Eye On Abraham Lincoln Gillespie

There aren't any images of Abraham Lincoln Gillespie, that I could find, so instead here is one of South Philadelphia in the 1930s. He was born there in 1895, and returned at the start of the Depression, from expat Paris in the 20s.

It's somewhat amazing, perhaps even unbelievable, that Gillespie is so little known (though his work is now, barely, anthologized in a few places) and under-represented on the Internet, as well. Having read what I can find of his life, and having seen a few of his poetic texts, you'd think he'd be more widely recognized as the eccentric genius that he is.

For make no mistake, few writers in the 20th century have had such a shabby treatment at the hands of posterity, or such a strange trajectory while alive. ALG took a creative turn, after being married to an orphaned sweetheart, after a jolting auto accident, that sent him spiraling into the orbit of James Joyce, Gertrude Stein and Ezra Pound in the cafes of Paris.

Claiming himself to be the world's greatest writer, disfigured after the crash, and semi-destitute, he implausibly forged an entirely unique way of speaking and writing that actually pushes the modernist innovations of his far more respected peers way past limits most care to want to think about. Though perhaps not as theoretically, or emotionally, estranged as Khlebnikov, ALG was similarly constructing a new way for typography and language to appear on the page, and challenging, in the process, the relationship between word and world.

What is very sad is that, after moving in the highest literary and artistic circles possible, ALG moved back to the run-down and desultory cafes of Philadelphia of the Great Depression, where his visionary practices were barely tolerated, and he became, more or less, a mascot for second-rate Bohemians (and curiously, some famous Hollywood screenwriters) who encouraged this diabetic alcoholic with the bum leg to hang around their gin-soaked apartment parties and tell stories of his time at the apex (albeit marginally) of 20th century Kulchur. At his funeral, no one in his family knew he was a writer of genius; and his occupation on his death certificate was marked as None. Fitting epitaph, perhaps, for the saddest, weirdest, lost man of language.

He deserves better now, though.


I've gleaned most of this from the interesting, if sparse, material gathered at the site above.

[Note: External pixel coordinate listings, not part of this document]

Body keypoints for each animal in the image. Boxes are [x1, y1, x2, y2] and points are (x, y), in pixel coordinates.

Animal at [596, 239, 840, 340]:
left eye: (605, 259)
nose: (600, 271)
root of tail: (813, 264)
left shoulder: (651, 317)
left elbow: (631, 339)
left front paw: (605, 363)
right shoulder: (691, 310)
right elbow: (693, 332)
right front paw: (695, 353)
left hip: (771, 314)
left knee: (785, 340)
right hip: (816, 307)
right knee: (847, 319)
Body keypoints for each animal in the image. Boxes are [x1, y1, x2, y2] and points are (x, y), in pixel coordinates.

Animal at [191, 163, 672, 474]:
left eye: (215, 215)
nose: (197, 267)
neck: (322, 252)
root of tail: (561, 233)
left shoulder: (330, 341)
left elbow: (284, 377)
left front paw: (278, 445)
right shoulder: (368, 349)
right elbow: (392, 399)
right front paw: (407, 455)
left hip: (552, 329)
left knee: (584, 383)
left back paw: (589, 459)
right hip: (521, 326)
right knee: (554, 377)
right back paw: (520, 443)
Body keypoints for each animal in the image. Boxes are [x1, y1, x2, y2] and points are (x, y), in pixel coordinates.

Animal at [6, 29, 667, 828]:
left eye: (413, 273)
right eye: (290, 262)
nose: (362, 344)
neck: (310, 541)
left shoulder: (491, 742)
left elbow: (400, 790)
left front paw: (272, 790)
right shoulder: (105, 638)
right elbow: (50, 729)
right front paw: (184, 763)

I also asked the intrepid younger poet, Adam Fieled (see his P.F.S Post in the Links), who lives in the Philadelphia of today, to write a literary postcard that might locate the man in the place. Here is what he sent me:

In the Great Depression-era 30s, a cup of coffee in funky, ethnic South Philly would’ve cost Abraham Lincoln Gillespie five cents. In near-Depression era 2006, a good cup of South Philly coffee runs at $1.35. Still, the spirit of the place seems remarkably unchanged. The heart of South Philly still remains the Italian Market on 9th Street, where (one imagines) Gillespie would’ve picked up whatever victuals he could afford. Gillespie’s personality, as it has been handed down to us by anecdote, fits the South Philly vibe to a tee: bombastic, ornery, volatile, ready to take on all comers.

Gillespie’s stubborn literary individualism earned him a life of abject obscurity (though his reputation is gradually widening, & he is taught at Penn & elsewhere). Likewise, Philadelphia has devolved from the nation’s first capital & an industry leader into a second-tier city in the US hierarchy. Tell that to a South Philadelphian, however, and you’re likely to get punched. Philly is a proud city, the Dublin of the East Coast (& in fact “Bloomsday” is widely celebrated here); South Philly is its proudest neighborhood.

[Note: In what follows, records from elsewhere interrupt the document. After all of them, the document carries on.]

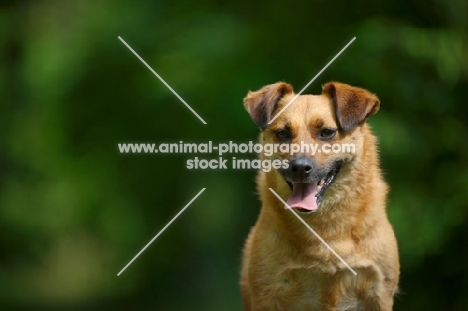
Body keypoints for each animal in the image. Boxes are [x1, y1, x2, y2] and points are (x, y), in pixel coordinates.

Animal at [241, 81, 398, 310]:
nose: (299, 167)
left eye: (326, 132)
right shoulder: (267, 293)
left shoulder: (378, 293)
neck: (325, 231)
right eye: (282, 133)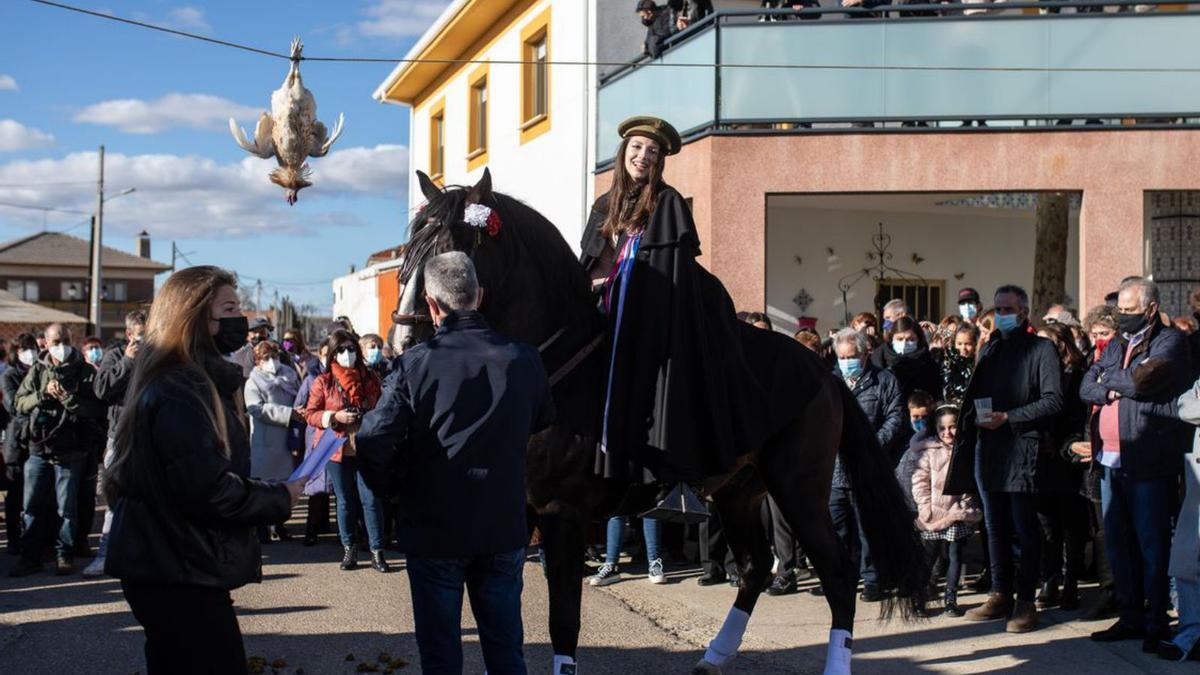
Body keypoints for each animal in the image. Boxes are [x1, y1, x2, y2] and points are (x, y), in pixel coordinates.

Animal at [388, 169, 921, 672]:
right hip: (738, 489)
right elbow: (500, 615)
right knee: (753, 566)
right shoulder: (517, 512)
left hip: (800, 490)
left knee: (837, 573)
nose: (403, 345)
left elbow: (563, 622)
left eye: (452, 251)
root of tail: (823, 371)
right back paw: (714, 656)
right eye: (410, 250)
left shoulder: (563, 516)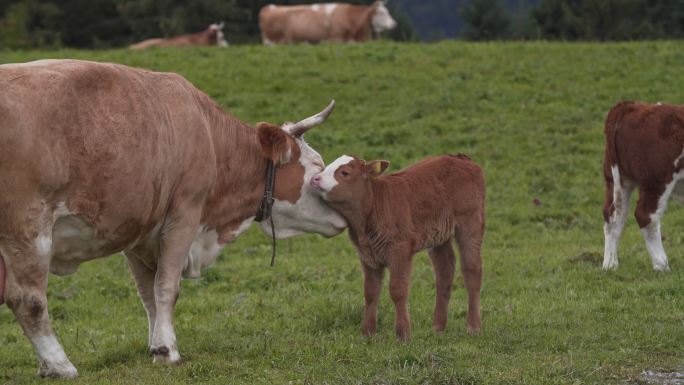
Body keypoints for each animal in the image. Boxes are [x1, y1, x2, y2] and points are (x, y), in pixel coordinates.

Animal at [0, 58, 344, 376]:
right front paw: (168, 350)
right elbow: (167, 287)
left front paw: (155, 344)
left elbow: (148, 294)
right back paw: (59, 365)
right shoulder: (184, 216)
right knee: (27, 299)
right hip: (28, 230)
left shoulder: (138, 233)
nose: (342, 216)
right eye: (317, 168)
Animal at [258, 1, 398, 44]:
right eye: (381, 12)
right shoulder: (335, 39)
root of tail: (269, 7)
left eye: (386, 11)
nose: (394, 24)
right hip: (271, 42)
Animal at [310, 153, 486, 340]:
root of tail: (460, 157)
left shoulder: (400, 249)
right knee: (445, 270)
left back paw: (474, 327)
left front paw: (403, 334)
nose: (315, 178)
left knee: (472, 270)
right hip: (439, 234)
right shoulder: (367, 254)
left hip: (471, 221)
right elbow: (370, 292)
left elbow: (398, 290)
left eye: (345, 172)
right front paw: (367, 333)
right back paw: (438, 326)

The very spirit of South Philly is embodied in the huge mural of former Philadelphia mayor Frank Rizzo that broods over the Italian Market from 9th & Salter. Rizzo was Philly’s first “Goomba” mayor, the first in the country, in fact. He was an incredible tough-guy & the ultimate South Philly boy made good. You can feel his presence in the hard-case vendors & shop-keepers, in the smell of onions & frying meat, in an atmosphere of barely suppressed rage & exultant joy. It’s a vibe we can also sense in Abraham Lincoln Gillespie’s mad, hectic word-frenzies. Joyce’s Dublin & Abraham Lincoln Gillespie’s Philly are close to being the same place: redolent & reeking, furious & placid, sensuous & austere.